Representatives from the Plasma Protein Therapeutics Association addressed the committee and noted their agreement with FDA’s “overall concept to recognize a plasma component for manufacturing use manufactured by apheresis under regulatory criteria for whole blood donors. PPTA has worked with the blood organizations as a member of AABB’s Plasma Task Force for the past several years with this as the task force’s goal.” PPTA stressed the need to keep the concepts simple — one product label would suffice; minimal regulatory requirements for freezing, storage and shipping; suggested regulatory language for 21 CFR 640.60, 64030(a)(2), 640.34; and noted an exception provision in 610.53(d) that could be used pending regulatory change.
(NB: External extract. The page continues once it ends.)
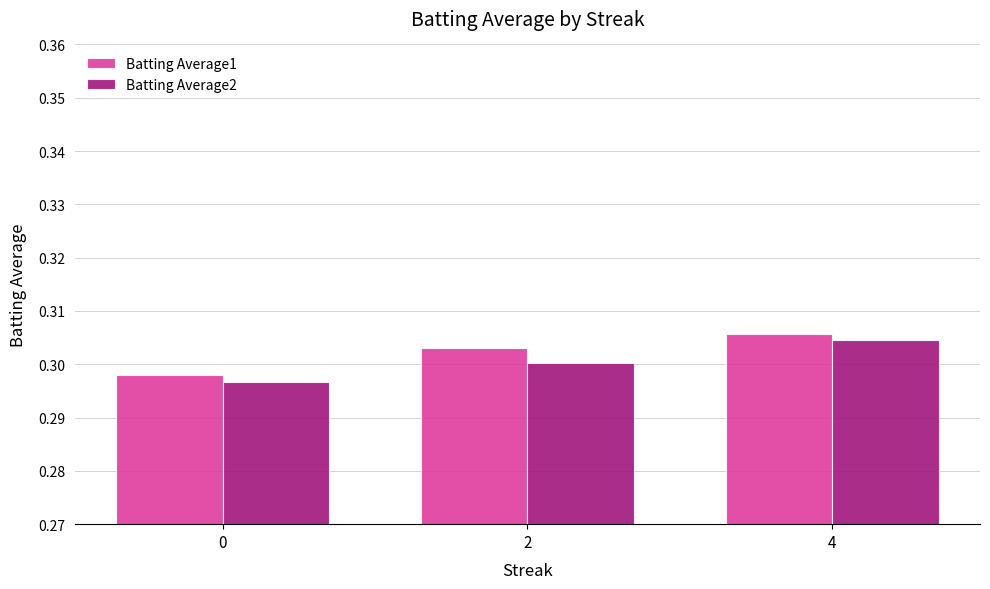

Count the number of data series in this chart.

2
PPTA further noted that the short supply agreement provisions in 21 CFR 601.22 can be removed as the regulations are updated.
Representatives from several patient advocacy groups addressed the committee and stressed the importance of remembering how all decisions affect the safety of the recipient, many of whom are immunocompromised.
FDA requested the committee consider the framework proposal and respond to several questions:
Does the committee agree that the “framework” for standards proposed by FDA for collection, freezing, storage and labeling for Concurrent Plasma and Component Plasma is reasonable and appropriate to ensure the quality necessary for manufacture into injectable plasma products?
Please comment on the impact that the proposed new products would have on maintaining the voluntary donor pool that is critical to community-based voluntary blood donation.
After reviewing the data and discussing the issue with the speakers, the committee was in unanimous agreement with the proposed framework for the plasma products under consideration by FDA. In response to the second question, the committee was in general agreement that most donors are interested in knowing that all of their donation is used and that it is equally important that donors understand when a portion of their donation is directed into a commercial stream.
It is expected that FDA, after taking time to evaluate the committee’s input, will issue a draft guidance document with recommendations for plasma for further manufacture.